Israel was furious on Sunday after 110 out of 120 of Jordanian parliamentarians signed a petition demanding the release of a Jordanian soldier who in 1997 killed and wounded 13 Israeli schoolgirls.
The soldier, Corporal Ahmed Daqamseh, carried out his brutal attack on what is known as the "Peace Island," a small outcrop in the Jordan River that was set up to mark the peace treaty between Israel and neighboring Jordan. Prior to the attack Israeli school children regularly took field trips to the site, which is just inside Jordanian territory.
Daqamseh unloaded two magazines of bullets into the group of 80 Israeli children, killing seven and wounding another six before finally being overpowered by fellow Jordanian soldiers.
Years later, Daqamseh told Jordanian media that he was proud of what he had done. His lawyer at the time was Hussein Mjali, who today is Jordan's Justice Minister.

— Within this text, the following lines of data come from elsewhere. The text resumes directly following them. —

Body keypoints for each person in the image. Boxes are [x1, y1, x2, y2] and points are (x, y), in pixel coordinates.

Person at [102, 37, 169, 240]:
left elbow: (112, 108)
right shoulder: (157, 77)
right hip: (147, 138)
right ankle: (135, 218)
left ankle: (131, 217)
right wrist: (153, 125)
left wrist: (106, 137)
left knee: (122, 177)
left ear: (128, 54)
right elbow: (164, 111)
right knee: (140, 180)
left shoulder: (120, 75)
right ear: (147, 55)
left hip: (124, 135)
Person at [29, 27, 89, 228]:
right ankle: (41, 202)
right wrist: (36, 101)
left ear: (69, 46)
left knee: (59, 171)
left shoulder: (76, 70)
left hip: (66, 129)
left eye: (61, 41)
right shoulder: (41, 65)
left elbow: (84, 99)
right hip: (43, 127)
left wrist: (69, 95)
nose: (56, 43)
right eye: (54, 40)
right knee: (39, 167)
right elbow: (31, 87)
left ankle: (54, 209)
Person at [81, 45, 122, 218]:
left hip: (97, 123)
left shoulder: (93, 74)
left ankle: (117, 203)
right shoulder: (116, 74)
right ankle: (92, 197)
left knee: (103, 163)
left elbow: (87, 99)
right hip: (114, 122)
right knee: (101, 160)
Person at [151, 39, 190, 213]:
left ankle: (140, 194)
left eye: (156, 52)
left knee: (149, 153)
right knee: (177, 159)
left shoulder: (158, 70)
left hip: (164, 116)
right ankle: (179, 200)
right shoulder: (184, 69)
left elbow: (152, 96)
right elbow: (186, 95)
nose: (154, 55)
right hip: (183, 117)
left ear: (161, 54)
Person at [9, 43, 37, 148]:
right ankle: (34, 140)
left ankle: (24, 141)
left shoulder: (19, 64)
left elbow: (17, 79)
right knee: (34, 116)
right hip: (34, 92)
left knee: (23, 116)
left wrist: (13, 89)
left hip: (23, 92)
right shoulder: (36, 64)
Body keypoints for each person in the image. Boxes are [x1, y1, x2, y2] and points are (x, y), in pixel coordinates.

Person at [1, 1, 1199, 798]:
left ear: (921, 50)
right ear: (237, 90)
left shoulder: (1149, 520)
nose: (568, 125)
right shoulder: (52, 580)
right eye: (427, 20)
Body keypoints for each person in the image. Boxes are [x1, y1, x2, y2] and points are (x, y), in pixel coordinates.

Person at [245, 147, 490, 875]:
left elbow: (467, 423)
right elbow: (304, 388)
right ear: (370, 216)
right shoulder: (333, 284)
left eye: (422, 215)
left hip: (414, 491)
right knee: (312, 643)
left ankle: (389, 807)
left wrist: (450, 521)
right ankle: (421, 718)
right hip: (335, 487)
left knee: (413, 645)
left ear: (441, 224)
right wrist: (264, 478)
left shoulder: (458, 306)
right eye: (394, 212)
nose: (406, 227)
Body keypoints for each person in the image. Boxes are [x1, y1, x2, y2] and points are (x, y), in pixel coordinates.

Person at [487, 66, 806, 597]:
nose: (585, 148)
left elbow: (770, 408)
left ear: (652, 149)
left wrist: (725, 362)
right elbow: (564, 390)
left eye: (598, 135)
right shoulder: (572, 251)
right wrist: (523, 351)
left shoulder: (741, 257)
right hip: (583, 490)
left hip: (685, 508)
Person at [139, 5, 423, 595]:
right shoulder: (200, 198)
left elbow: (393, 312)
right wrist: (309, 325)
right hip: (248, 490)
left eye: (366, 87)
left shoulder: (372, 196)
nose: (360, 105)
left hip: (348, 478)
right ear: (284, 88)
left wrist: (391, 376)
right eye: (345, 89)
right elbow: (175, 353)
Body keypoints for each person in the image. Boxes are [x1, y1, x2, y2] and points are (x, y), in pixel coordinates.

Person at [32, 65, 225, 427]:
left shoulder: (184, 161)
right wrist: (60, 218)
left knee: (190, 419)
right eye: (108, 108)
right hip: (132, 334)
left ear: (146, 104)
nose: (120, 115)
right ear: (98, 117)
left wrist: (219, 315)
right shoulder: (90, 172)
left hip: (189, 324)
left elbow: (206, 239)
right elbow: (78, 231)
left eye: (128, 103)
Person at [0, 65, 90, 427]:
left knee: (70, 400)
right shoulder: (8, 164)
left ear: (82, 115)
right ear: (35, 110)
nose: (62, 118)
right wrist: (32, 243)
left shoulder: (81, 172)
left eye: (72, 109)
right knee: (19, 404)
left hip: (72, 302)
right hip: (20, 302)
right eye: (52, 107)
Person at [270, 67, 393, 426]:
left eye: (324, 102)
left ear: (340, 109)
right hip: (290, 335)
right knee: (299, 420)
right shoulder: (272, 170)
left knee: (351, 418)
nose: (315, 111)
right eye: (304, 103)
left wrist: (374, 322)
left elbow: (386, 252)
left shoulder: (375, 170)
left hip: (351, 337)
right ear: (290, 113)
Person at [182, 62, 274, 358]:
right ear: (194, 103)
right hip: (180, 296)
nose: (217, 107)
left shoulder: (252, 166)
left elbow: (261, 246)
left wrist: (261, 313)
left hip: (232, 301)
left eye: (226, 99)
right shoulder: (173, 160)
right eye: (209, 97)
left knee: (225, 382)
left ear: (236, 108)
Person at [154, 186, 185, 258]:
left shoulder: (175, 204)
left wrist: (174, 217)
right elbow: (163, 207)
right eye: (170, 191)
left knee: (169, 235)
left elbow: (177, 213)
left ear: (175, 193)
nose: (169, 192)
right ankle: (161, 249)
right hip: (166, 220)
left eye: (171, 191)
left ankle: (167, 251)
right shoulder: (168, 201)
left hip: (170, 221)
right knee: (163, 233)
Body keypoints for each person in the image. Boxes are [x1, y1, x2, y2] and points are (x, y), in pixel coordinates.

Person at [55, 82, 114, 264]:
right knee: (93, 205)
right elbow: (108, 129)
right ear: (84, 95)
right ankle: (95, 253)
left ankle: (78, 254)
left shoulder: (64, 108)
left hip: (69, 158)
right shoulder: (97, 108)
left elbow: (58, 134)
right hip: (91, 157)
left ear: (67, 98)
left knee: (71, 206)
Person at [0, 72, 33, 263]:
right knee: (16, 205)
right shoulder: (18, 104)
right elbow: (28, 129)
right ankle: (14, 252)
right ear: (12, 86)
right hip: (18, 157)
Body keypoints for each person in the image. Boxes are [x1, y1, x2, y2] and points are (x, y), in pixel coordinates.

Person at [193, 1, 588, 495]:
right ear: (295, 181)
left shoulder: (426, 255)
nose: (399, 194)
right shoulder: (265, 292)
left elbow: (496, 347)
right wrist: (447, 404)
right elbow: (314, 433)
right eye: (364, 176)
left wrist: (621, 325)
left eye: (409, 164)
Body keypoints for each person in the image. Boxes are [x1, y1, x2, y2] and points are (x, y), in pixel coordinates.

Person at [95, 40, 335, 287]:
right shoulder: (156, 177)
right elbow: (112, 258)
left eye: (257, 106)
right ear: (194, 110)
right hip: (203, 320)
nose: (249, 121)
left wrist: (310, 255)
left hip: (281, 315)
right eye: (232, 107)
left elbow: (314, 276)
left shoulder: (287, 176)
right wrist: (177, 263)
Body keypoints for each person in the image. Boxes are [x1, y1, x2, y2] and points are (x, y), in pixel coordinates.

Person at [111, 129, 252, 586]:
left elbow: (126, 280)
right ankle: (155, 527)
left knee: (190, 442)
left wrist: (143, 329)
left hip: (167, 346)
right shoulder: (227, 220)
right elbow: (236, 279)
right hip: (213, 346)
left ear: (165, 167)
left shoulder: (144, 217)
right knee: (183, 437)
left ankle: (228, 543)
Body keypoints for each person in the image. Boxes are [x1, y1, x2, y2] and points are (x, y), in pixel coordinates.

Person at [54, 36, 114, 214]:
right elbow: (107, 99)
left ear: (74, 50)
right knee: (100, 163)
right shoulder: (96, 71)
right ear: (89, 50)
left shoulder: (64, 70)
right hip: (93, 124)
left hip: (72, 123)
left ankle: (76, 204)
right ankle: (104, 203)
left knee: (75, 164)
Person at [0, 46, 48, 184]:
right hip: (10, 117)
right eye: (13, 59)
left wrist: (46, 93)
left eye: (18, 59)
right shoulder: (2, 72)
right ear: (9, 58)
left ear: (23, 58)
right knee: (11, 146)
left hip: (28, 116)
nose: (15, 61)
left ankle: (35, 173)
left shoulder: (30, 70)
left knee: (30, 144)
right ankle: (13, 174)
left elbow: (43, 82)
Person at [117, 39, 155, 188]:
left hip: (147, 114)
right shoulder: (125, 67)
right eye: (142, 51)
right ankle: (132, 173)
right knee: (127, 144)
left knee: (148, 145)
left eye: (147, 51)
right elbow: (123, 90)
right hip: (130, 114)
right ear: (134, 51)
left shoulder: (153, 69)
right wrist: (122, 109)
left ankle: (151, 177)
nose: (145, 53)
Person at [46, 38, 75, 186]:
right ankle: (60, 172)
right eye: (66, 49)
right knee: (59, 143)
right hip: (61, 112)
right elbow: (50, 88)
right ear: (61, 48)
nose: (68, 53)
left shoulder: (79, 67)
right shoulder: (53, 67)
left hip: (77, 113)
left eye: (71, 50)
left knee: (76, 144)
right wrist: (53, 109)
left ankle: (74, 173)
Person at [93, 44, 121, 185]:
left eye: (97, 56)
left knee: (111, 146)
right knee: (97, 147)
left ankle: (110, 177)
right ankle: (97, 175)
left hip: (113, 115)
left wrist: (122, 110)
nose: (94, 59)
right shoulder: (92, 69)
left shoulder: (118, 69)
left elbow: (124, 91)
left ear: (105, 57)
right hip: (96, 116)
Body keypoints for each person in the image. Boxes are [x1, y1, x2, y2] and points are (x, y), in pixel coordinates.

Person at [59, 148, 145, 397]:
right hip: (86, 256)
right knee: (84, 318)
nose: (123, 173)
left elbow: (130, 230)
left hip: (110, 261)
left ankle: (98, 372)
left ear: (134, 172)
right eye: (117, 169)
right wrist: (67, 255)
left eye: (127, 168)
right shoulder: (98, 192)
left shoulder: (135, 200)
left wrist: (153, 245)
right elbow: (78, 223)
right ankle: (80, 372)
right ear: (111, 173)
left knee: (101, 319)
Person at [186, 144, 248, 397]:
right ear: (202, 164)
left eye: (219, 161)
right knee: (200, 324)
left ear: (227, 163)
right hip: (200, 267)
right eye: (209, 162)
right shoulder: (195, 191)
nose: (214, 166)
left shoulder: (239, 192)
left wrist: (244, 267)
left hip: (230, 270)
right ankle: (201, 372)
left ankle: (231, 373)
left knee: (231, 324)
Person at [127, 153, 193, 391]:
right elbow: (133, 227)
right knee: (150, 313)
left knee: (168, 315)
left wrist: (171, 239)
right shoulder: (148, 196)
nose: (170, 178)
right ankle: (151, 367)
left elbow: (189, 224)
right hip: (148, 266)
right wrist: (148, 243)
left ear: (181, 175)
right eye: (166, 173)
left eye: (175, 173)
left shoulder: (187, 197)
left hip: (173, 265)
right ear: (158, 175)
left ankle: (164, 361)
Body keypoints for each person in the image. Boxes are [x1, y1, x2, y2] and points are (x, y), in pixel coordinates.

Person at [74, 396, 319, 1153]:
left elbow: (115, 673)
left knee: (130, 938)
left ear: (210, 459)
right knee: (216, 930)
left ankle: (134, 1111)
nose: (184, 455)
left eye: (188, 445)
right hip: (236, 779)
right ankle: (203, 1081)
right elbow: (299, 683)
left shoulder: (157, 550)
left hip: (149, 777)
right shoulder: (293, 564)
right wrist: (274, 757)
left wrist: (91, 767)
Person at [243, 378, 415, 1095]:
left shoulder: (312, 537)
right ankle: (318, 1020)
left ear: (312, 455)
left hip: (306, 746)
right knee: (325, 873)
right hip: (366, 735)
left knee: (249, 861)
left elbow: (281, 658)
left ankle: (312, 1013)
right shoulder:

A couple of years ago, Mjali described his former client as "a hero" for having murdered little girls in cold blood.
Mjali went on to echo one of the gross misconceptions that Arabs have of their Jewish neighbors thanks to a propaganda-based education. "If a Jew murdered Arabs, they [the Israelis] would build him a statue," the minister declared. Of course, anyone even a little bit familiar with Israel knows that is false. The perpetrators of the rare Jewish terrorist attacks against Arabs are reviled by Israeli society.
The ongoing saga surrounding Daqamseh is instructive for those wondering why it is so difficult to reach a genuine and long-lasting peace in the region.
Jordan is arguably Israel's most friendly neighbor, and one of the most moderate of Arab nations. And still, an overwhelming majority of its lawmakers can still feel pride in a soldier who mercilessly butchered Jewish children. Without question, there are those in Jordan who do truly wish to live in peace with Israel. Following the Daqamseh's attack, Jordan's late King Hussein bravely traveled to Israel to personally apologize and convey his condolences to the grieving families.
The problem is that while certain Arab figures might want peace with Israel, they and the governments they are part of are failing to educate the rest of the population to see things similarly.
Israel can make peace with leaders like King Hussein and Palestinian leader Mahmoud Abbas all day long. But if the people they represent continue to carry a violent hatred for Israel's Jews, there can be no true peace.